Pubblicato il 31/03/2015 da in Nuove uscite | 1 commento

Titolo: Endless Forms Most Beautiful
Autore: Nightwish
Genere: Symphonic Metal
Anno: 2015
Voto: 7

Visualizzazioni post:46535

Con “Endless Forms Most Beautiful” si apre ufficialmente il sipario sulla grandiosa messa in scena dell’attesissima terza era dei Nightwish. Dopo aver scaricato per strada la tanto rimpianta Tarja e la più mediocre Anette, la band finlandese continua il suo percorso lastricato di critiche e successi con due novità nella formazione: alla voce un’amazzone dalla potenza e versatilità canora davvero sorprendenti, e alle uillean pipes in pianta stabile il polistrumentista folk Troy Donockly.
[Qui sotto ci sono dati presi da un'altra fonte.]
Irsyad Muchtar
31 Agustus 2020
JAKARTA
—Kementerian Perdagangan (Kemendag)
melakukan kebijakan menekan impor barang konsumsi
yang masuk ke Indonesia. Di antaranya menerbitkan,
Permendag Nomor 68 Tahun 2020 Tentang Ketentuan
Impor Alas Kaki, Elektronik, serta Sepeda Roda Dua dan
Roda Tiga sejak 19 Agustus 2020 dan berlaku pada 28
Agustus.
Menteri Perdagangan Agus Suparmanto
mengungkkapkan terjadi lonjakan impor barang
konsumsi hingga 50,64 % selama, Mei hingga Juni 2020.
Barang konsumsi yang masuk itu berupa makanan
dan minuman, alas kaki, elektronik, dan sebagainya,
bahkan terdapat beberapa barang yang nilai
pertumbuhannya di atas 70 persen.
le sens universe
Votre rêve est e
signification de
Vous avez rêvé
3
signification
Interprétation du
Avevamo già avuto qualche assaggio della voce di Floor associata alle sonorità dei Nightwish con il live “Showtime, Storytime” e il singolo di recente uscita “Elan”, ma solo adesso siamo arrivati al vero banco di prova. Ad esser sincera i miei dubbi non riguardavano tanto la capacità di Floor Jansen di misurarsi con nuove sfide vocali, quanto la volontà di Tuomas di sfruttare a pieno queste qualità canore e di osare qualcosa di nuovo. La risposta a questo dubbio è arrivata in modo ambiguo: è vero che Floor tocca tutti gli stili del canto in questo album, dal moderno al lirico al graffiato, passando con lodevole agilità da registri estremamente dolci a momenti più aggressivi, eppure permane la sensazione che manchi ancora qualcosa e che il suo canto rimanga soffocato, risultando talvolta ovattato, succube delle magniloquenti orchestrazioni strumentali.
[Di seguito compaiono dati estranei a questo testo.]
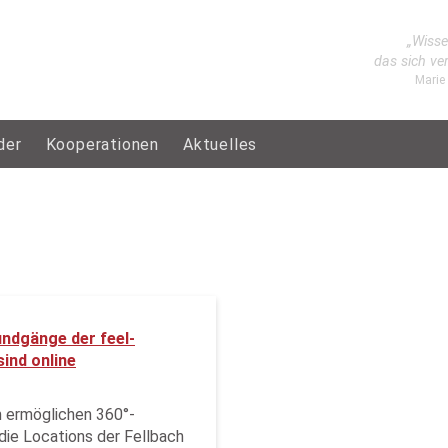
„Wisse
das sich ve
Marie
der
Kooperationen
Aktuelles
undgänge der feel-
ind online
 ermöglichen 360°-
ie Locations der Fellbach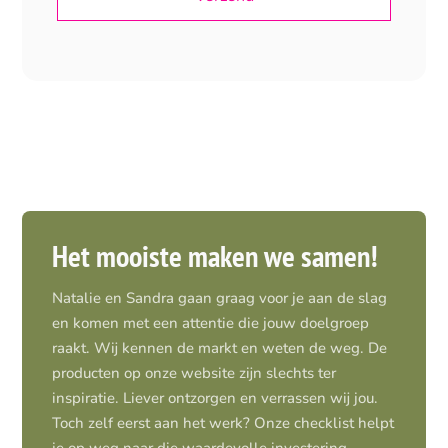
Het mooiste maken we samen!
Natalie en Sandra gaan graag voor je aan de slag
en komen met een attentie die jouw doelgroep
raakt. Wij kennen de markt en weten de weg. De
producten op onze website zijn slechts ter
inspiratie. Liever ontzorgen en verrassen wij jou.
Toch zelf eerst aan het werk? Onze checklist helpt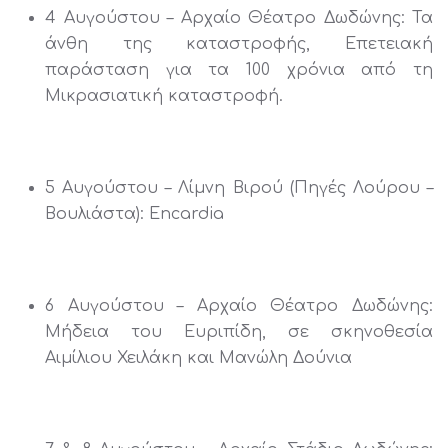
4 Αυγούστου – Αρχαίο Θέατρο Δωδώνης: Τα
άνθη της καταστροφής, Επετειακή
παράσταση για τα 100 χρόνια από τη
Μικρασιατική καταστροφή.
5 Αυγούστου – Λίμνη Βιρού (Πηγές Λούρου –
Βουλιάστα): Encardia
6 Αυγούστου – Αρχαίο Θέατρο Δωδώνης:
Μήδεια του Ευριπίδη, σε σκηνοθεσία
Αιμίλιου Χειλάκη και Μανώλη Δούνια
Ma torniamo all’album. Se avessi scritto questa recensione dopo un solo ascolto sarebbe stata molto diversa. “Endless Forms Most Beautiful” è un lavoro dalla struttura complessa, che nonostante l’immediatezza di alcuni pezzi si insinua con lentezza nella mente dell’ascoltatore e rivela solo dopo diversi ascolti alcune sfumature della sua preziosità.
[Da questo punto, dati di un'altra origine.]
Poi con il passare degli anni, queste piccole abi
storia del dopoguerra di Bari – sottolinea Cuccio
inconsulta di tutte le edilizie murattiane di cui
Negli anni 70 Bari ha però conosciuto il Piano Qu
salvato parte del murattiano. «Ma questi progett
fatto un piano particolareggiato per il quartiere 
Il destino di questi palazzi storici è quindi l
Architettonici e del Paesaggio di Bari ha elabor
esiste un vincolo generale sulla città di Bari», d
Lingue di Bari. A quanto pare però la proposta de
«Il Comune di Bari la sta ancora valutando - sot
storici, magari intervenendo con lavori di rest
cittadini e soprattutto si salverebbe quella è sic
Al primo ascolto risulta freddo, sicuramente pieno di reminiscenze dei vecchi lavori rivisitati in una chiave più moderna, ma manca di una vera intensità che colpisca e travolga. Quel che ho sempre amato nei Nightwish vecchia maniera è la raffinatezza e la ricercatezza di melodie piene di magia, e qui senza dubbio questa magia risulta scarsa, nonostante il concept si prefigga l’obiettivo di parlare dell’infinita bellezza dell’evoluzione della vita sulla terra, con tutta l’aura di magia e mistero che ne consegue.
Tuomas ha dichiarato che con questo lavoro c’era l’intenzione di tornare alle origini: certamente i richiami agli album del passato sono evidenti, talvolta si potrebbe quasi pensare ad un vero delitto come quello del riciclo, ma ad un ascolto attento non è così. Gli stilemi sono sempre quelli, ma svecchiati, resi più attuali, filtrati attraverso la grandiosità pomposa ed estremamente apprezzata di album più recenti come “Imaginaerum”.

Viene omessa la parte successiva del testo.